### ENTRIES PROVIDED

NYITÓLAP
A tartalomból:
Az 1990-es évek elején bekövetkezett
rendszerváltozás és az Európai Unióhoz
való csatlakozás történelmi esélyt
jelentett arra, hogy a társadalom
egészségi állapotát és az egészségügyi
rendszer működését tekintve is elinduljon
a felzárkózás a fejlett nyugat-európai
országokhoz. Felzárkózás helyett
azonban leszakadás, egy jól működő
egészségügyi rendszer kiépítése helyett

### ACTION ITEM
Could I ask you to return the records exactly and in full?

### ANSWER BOX
NYITÓLAP
A tartalomból:
Az 1990-es évek elején bekövetkezett
rendszerváltozás és az Európai Unióhoz
való csatlakozás történelmi esélyt
jelentett arra, hogy a társadalom
egészségi állapotát és az egészségügyi
rendszer működését tekintve is elinduljon
a felzárkózás a fejlett nyugat-európai
országokhoz. Felzárkózás helyett
azonban leszakadás, egy jól működő
egészségügyi rendszer kiépítése helyett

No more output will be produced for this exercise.